The 5G new radio (NR) network is designed with the expectation that it will coexist with legacy networks for many years. Operators around the world have spent billions building out the 2G/3G/4G network on radio equipment and site acquisition. As such, there is substantial interest in leveraging and repurposing the existing infrastructure for the 5G network rollout to speed up its deployment and reduce costs. This includes sharing the existing 4G core networks, adding capacity to the backhaul, and adding on to the existing radio towers. The co-location deployment scenario of multiple radios next to each other means that the new 5G radio must be able to operate in compliance in the presence of high-power interference from the exiting radios and at the same time not interfere itself.
The 5G new radio could be co-locating with many different types of legacy radios that include permutations of the following radio access technologies (RATs).
- 5GNR time division duplexing (TDD), 5G frequency division duplexing (FDD).
- 4G long-term evolution (LTE) TDD, 4G LTE FDD.
- 3G, 2G RATs such as GSM, UMTS, CDMA, etc.

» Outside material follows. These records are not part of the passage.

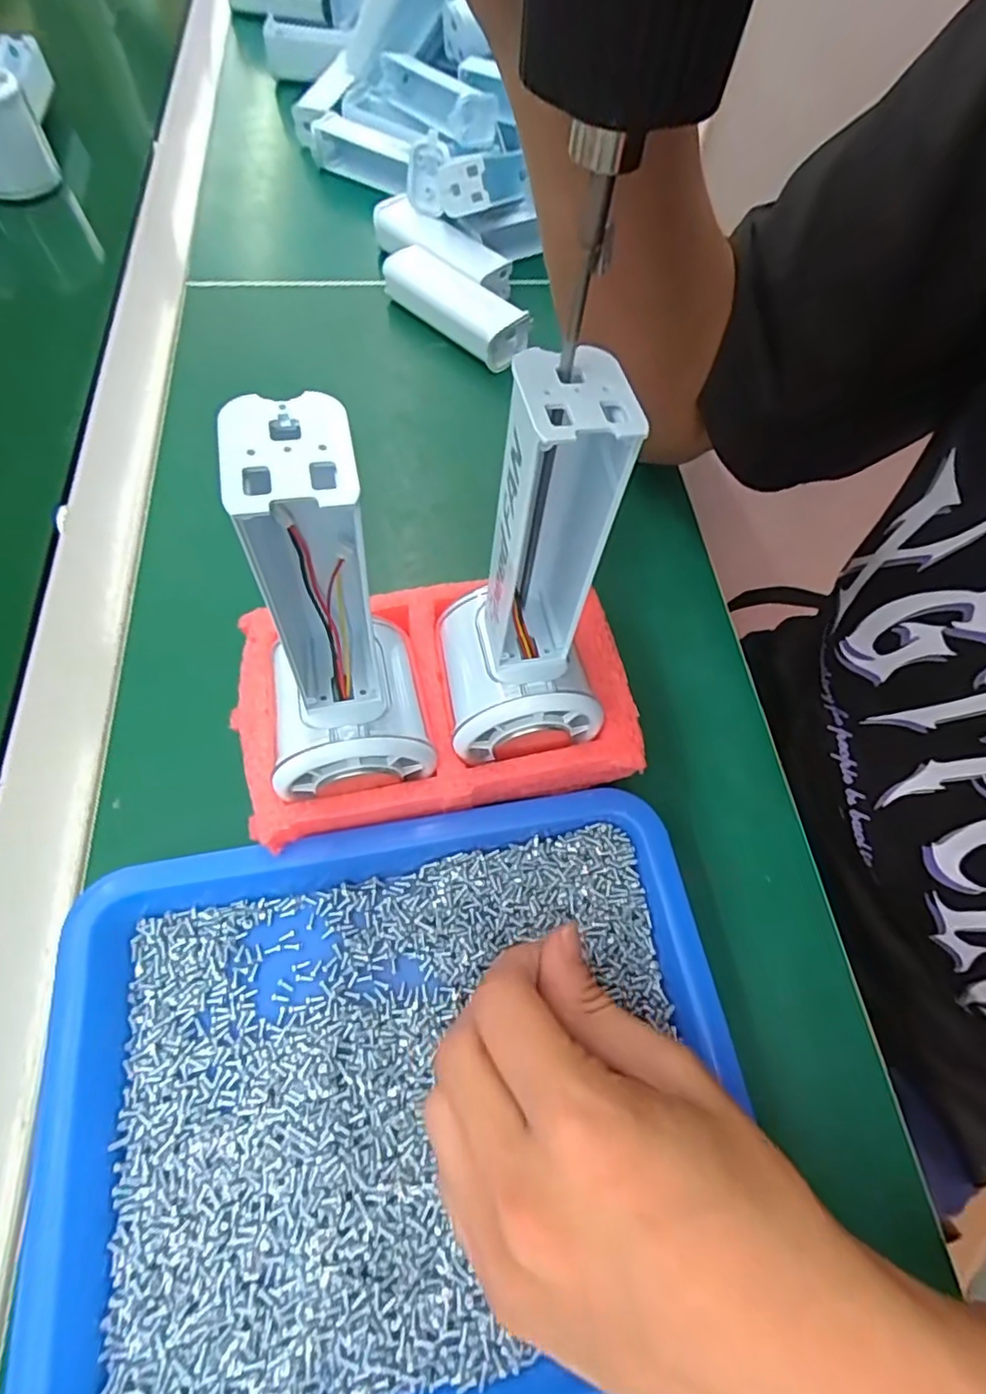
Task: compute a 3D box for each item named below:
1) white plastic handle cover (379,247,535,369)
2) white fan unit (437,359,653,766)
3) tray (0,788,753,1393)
[{"bbox_3d":[-0.024,-0.254,0.396,0.037,0.034,0.102,-40,75,-20],"label":"white plastic handle cover"},{"bbox_3d":[0.012,-0.033,0.186,0.052,0.123,0.054,-8,67,-9],"label":"white fan unit"},{"bbox_3d":[-0.032,0.130,0.201,0.226,0.022,0.171,-9,63,-8],"label":"tray"}]

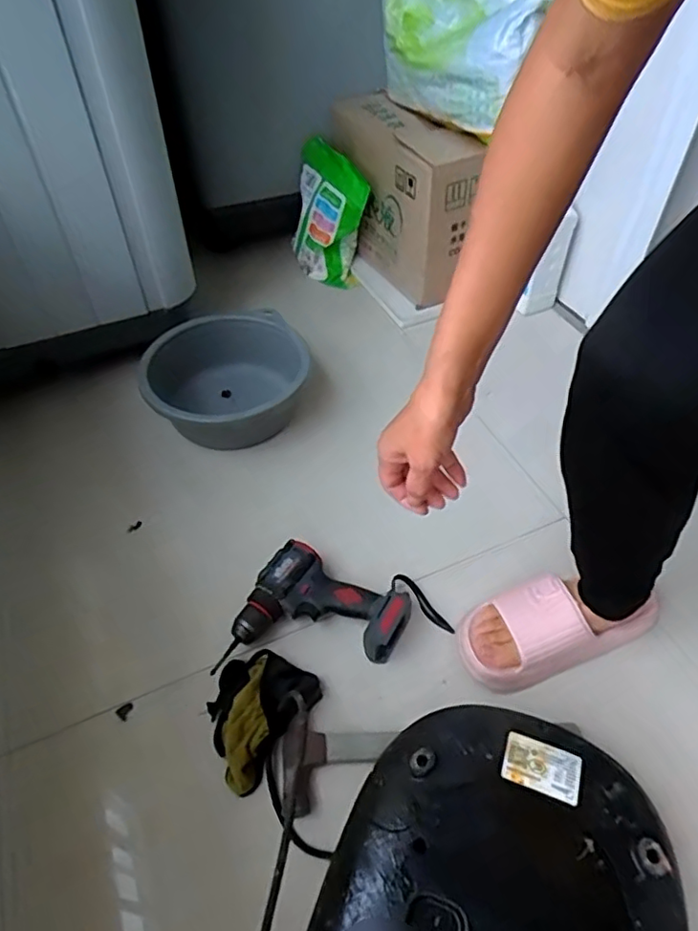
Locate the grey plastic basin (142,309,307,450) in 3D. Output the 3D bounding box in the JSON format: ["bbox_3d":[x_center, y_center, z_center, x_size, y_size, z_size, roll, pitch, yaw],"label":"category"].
[{"bbox_3d":[-0.207,-0.150,1.012,0.268,0.114,0.284,0,49,0],"label":"grey plastic basin"}]

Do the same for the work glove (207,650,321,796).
[{"bbox_3d":[-0.114,0.277,0.673,0.110,0.055,0.146,28,54,23],"label":"work glove"}]

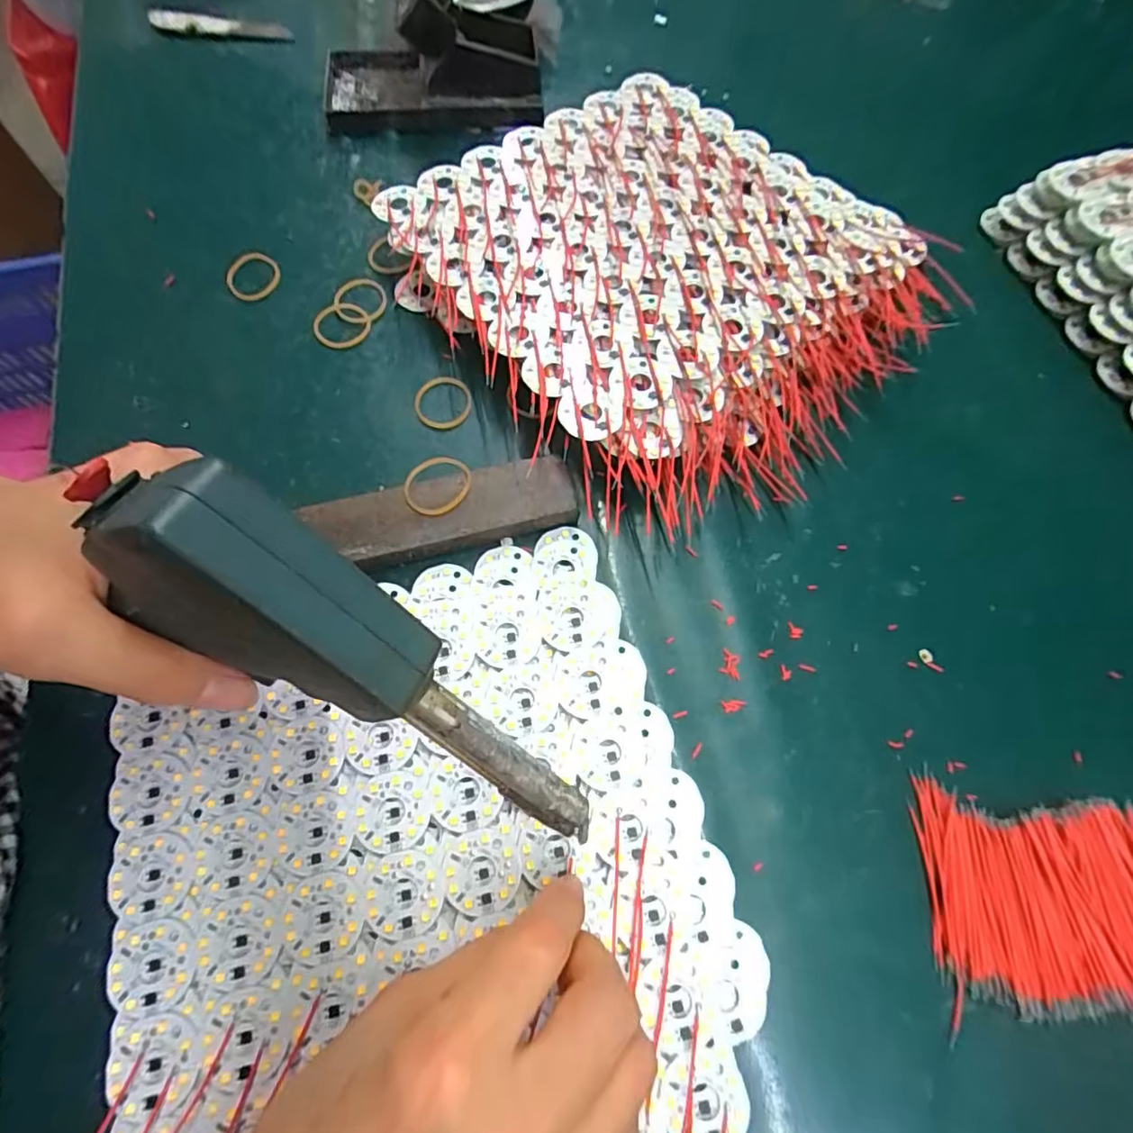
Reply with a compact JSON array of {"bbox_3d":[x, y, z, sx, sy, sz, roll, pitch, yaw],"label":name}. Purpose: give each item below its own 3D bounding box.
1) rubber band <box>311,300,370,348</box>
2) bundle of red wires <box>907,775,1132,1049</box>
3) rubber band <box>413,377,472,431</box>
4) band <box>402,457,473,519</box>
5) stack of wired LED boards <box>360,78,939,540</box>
[{"bbox_3d":[-0.130,-0.140,0.348,0.030,0.005,0.029,0,68,-1],"label":"rubber band"},{"bbox_3d":[0.196,0.133,0.242,0.093,0.012,0.081,2,68,0],"label":"bundle of red wires"},{"bbox_3d":[-0.068,-0.090,0.333,0.031,0.004,0.033,0,68,-1],"label":"rubber band"},{"bbox_3d":[-0.064,-0.040,0.298,0.033,0.004,0.033,0,62,0],"label":"band"},{"bbox_3d":[0.064,-0.173,0.352,0.268,0.040,0.274,-37,73,-14],"label":"stack of wired LED boards"}]

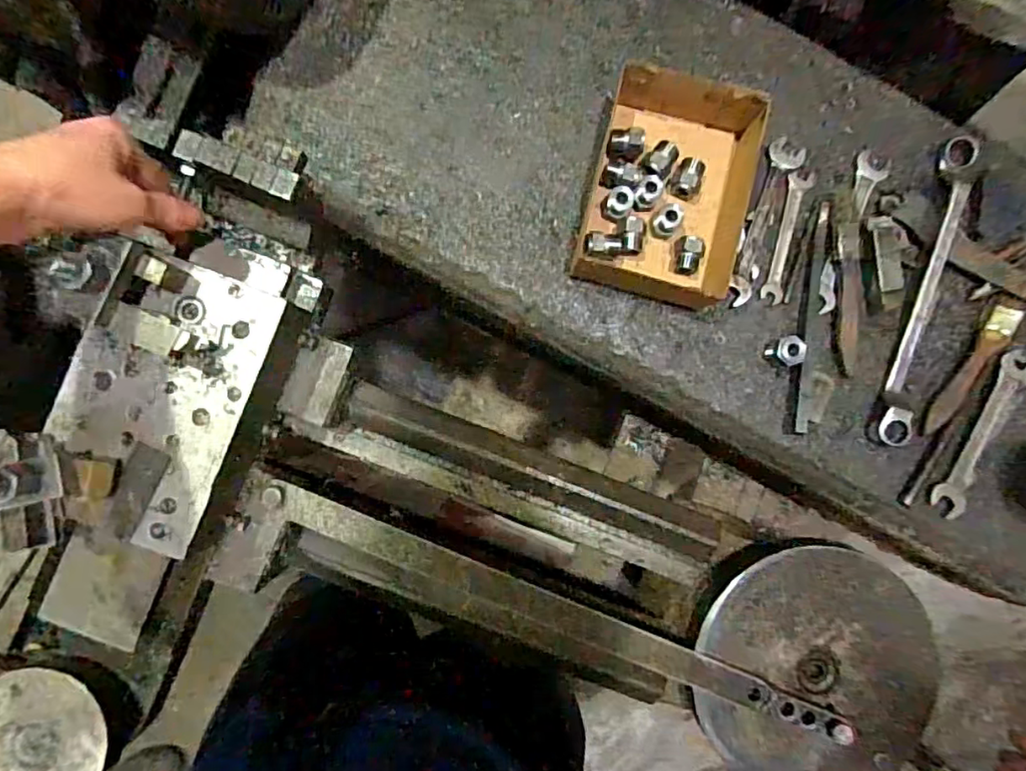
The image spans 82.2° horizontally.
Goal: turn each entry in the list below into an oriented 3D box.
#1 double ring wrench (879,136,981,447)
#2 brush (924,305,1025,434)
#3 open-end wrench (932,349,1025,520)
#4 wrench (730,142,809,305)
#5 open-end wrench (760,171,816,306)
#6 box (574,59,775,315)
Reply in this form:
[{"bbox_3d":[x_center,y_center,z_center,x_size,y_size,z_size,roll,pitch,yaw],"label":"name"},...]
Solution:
[{"bbox_3d":[0.338,-0.078,0.474,0.026,0.014,0.260,16,87,-1],"label":"double ring wrench"},{"bbox_3d":[0.371,-0.011,0.472,0.019,0.011,0.118,32,86,0],"label":"brush"},{"bbox_3d":[0.382,0.038,0.471,0.041,0.007,0.141,33,86,0],"label":"open-end wrench"},{"bbox_3d":[0.203,-0.133,0.478,0.025,0.008,0.140,21,86,0],"label":"wrench"},{"bbox_3d":[0.225,-0.123,0.482,0.020,0.004,0.113,17,86,-1],"label":"open-end wrench"},{"bbox_3d":[0.125,-0.155,0.459,0.125,0.048,0.177,14,87,-1],"label":"box"}]

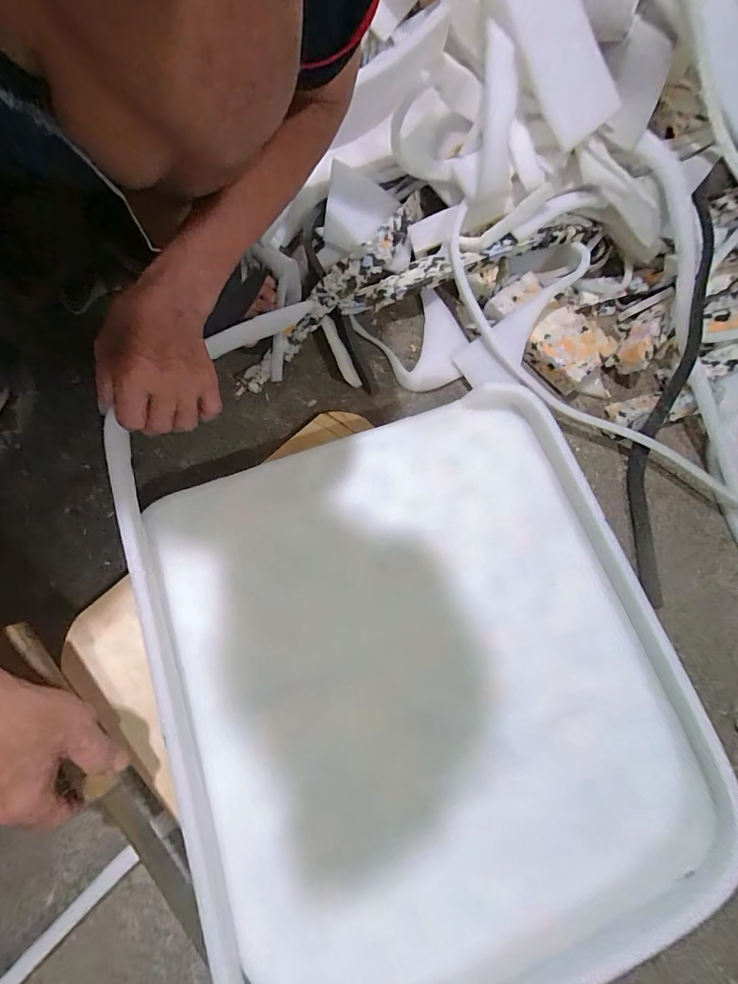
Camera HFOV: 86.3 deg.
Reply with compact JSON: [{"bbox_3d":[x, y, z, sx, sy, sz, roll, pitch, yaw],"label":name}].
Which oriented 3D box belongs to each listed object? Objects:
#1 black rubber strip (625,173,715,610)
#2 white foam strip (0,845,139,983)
[{"bbox_3d":[0.368,-0.115,0.471,0.061,0.052,0.495,13,91,4],"label":"black rubber strip"},{"bbox_3d":[-0.273,0.387,0.353,0.017,0.014,0.160,44,80,11],"label":"white foam strip"}]

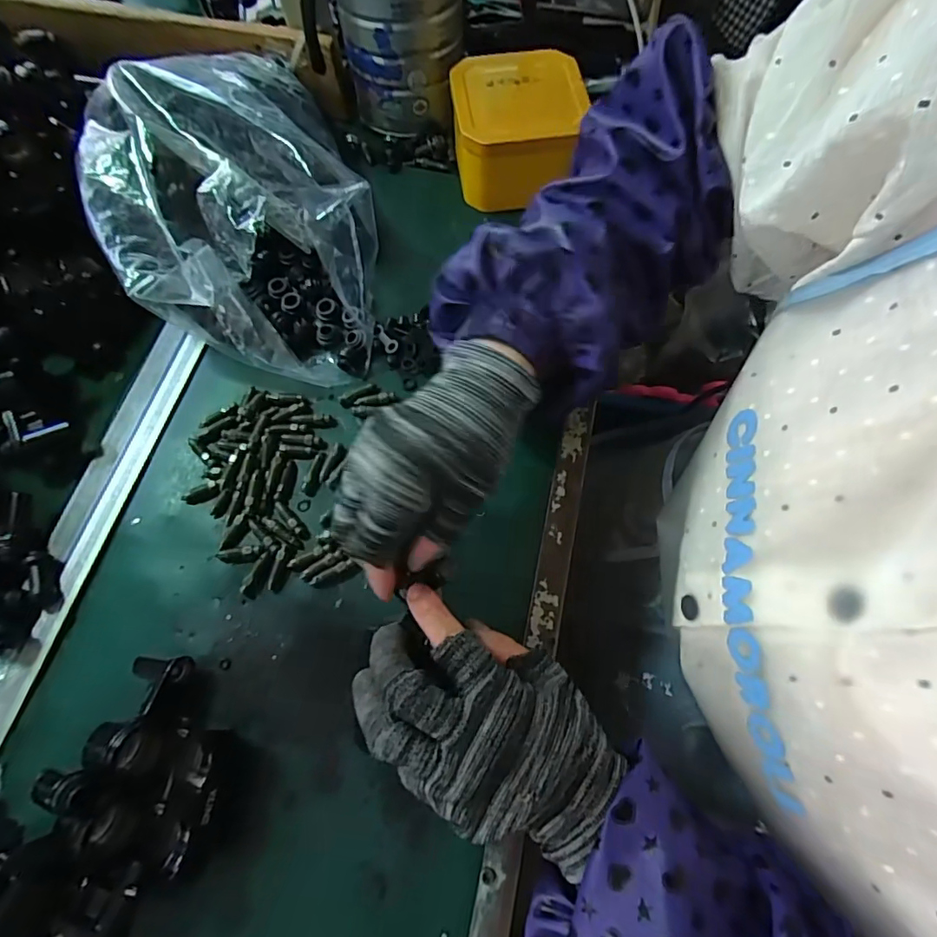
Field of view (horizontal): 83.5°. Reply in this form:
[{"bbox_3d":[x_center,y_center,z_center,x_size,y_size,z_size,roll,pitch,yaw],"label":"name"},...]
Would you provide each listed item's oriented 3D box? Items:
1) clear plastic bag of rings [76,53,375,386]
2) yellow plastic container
[{"bbox_3d":[-0.169,-0.187,0.380,0.177,0.079,0.273,-19,70,-9],"label":"clear plastic bag of rings"},{"bbox_3d":[0.038,-0.266,0.422,0.099,0.068,0.100,-4,68,-3],"label":"yellow plastic container"}]

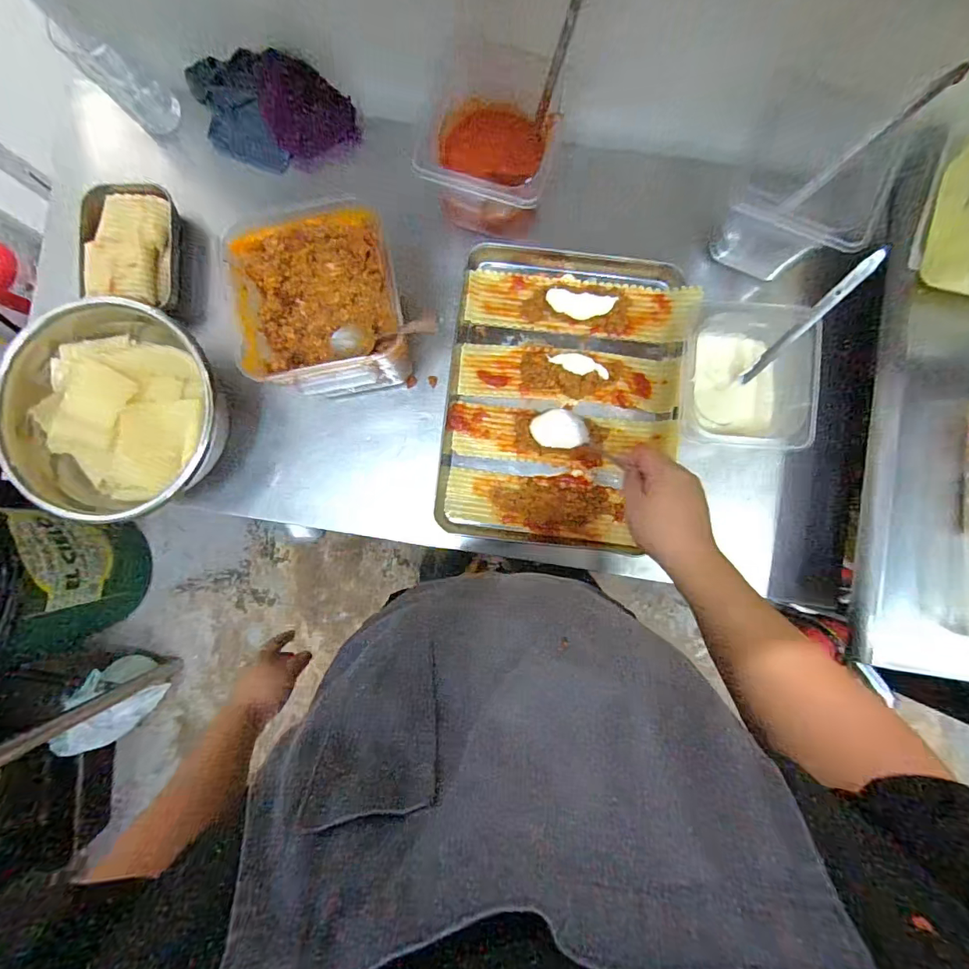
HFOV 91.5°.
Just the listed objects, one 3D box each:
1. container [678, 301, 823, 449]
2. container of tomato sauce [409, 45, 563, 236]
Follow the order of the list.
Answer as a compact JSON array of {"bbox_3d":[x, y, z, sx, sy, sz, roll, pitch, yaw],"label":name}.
[{"bbox_3d":[0.324,-0.130,0.613,0.157,0.105,0.157,3,87,1],"label":"container"},{"bbox_3d":[0.007,-0.414,0.593,0.145,0.093,0.157,15,87,2],"label":"container of tomato sauce"}]

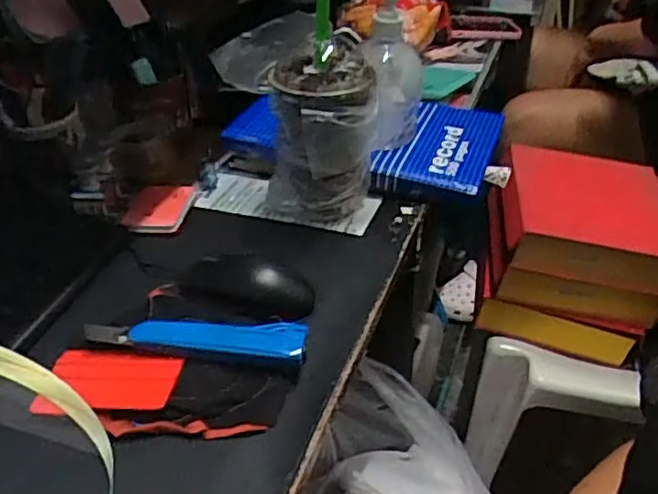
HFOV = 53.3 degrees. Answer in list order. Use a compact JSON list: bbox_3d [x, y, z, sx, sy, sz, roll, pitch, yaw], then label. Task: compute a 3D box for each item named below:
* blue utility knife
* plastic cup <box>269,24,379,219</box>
[{"bbox_3d":[-0.099,0.070,0.485,0.162,0.023,0.035,-1,35,0],"label":"blue utility knife"},{"bbox_3d":[-0.007,-0.111,0.646,0.106,0.164,0.122,1,35,3],"label":"plastic cup"}]

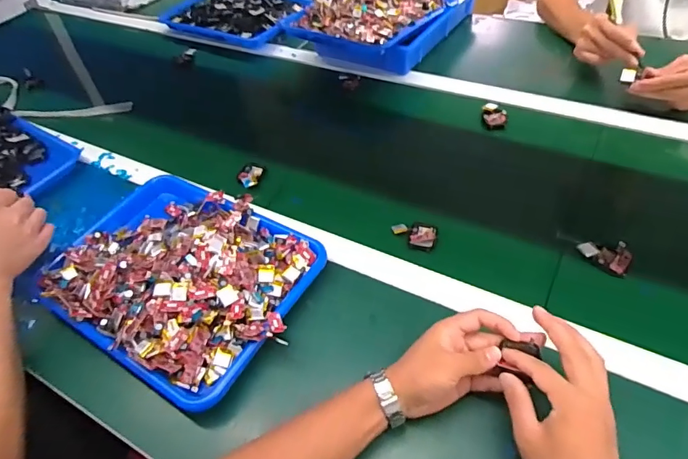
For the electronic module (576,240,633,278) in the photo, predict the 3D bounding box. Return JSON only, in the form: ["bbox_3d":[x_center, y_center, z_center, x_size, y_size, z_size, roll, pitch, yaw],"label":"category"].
[{"bbox_3d":[0.327,0.031,0.568,0.058,0.021,0.038,25,57,25],"label":"electronic module"}]

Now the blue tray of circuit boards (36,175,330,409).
[{"bbox_3d":[-0.216,0.047,0.592,0.338,0.065,0.259,27,57,26],"label":"blue tray of circuit boards"}]

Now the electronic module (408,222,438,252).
[{"bbox_3d":[0.109,0.008,0.622,0.037,0.010,0.048,9,51,14],"label":"electronic module"}]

For example, a 5GNR TDD base station transceiver (BTS) could be co-located with another 5GNR FDD BTS, or a 5GNR TDD BTS could be co-located with a 4G TDD. The co-located radios might or might not be synchronous in transmit and receiver time frames.
When located in close proximity to an existing radio, the 5G radio must be designed such that it does not transmit excessive power in the neighboring radio’s receive band (UL). Furthermore, its own receiver must have the ability to handle very high input power from the neighboring radio while at the same time maintain the ability to receive very low power signals from user equipment (UE).